**Work order**
Working through the entries below, find how many lines include "Residential", then write only that number.

**Provided data**
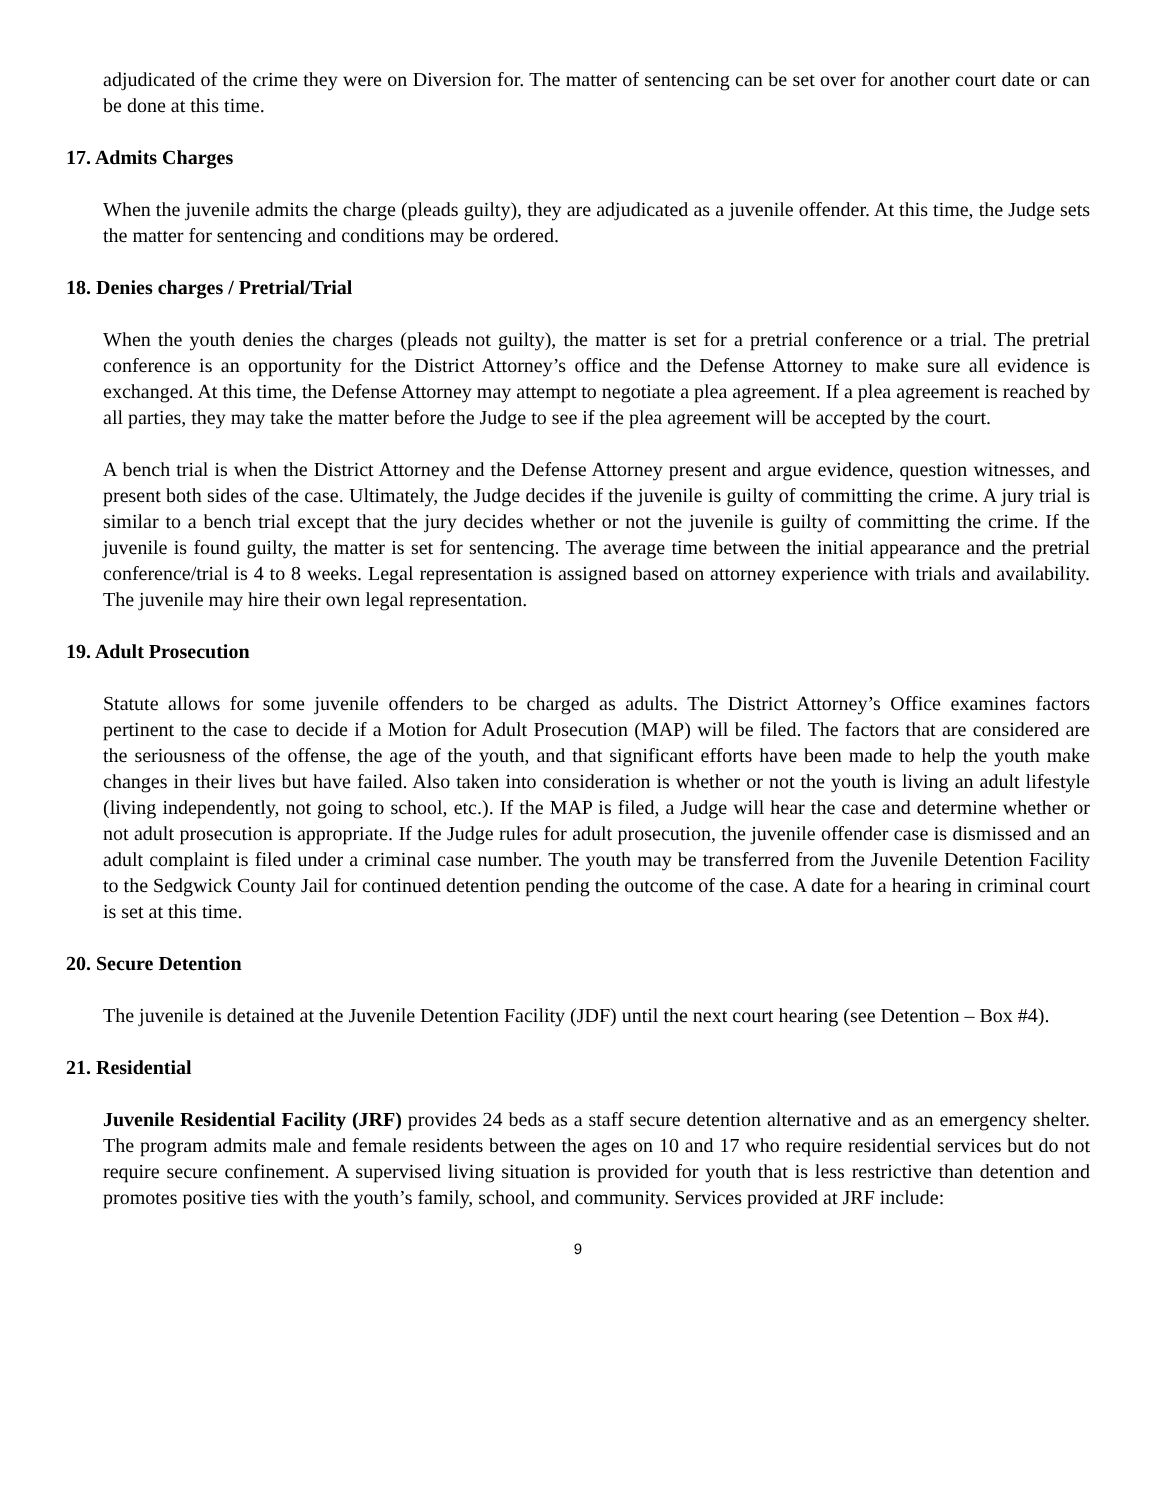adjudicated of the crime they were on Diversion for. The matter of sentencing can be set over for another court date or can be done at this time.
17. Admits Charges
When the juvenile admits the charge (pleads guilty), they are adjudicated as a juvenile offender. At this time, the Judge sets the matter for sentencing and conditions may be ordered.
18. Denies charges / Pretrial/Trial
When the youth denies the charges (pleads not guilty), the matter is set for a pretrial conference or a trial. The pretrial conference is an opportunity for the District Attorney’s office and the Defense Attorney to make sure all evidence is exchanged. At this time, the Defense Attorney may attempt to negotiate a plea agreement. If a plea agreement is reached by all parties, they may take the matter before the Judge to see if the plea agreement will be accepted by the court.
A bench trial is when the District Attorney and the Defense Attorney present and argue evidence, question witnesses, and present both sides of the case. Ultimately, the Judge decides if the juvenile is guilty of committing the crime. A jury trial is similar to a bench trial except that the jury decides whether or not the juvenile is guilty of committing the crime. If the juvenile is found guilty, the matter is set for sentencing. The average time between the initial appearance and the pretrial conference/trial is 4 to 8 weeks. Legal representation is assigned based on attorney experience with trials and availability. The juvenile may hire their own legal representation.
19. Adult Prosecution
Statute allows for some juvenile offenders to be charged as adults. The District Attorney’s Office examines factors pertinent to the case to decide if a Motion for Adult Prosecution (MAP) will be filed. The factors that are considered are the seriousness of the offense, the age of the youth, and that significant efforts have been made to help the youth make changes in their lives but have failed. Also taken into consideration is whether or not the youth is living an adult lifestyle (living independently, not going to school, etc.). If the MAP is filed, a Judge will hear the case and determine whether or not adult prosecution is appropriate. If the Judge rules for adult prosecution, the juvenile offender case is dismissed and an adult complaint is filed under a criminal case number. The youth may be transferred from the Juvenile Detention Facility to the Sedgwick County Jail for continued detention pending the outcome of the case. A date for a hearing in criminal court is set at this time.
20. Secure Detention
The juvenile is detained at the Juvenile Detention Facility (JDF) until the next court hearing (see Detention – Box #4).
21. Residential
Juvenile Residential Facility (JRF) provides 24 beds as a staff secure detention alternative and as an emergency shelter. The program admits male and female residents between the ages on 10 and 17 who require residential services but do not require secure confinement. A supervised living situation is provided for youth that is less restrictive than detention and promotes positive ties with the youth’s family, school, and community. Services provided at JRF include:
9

**Task response**
2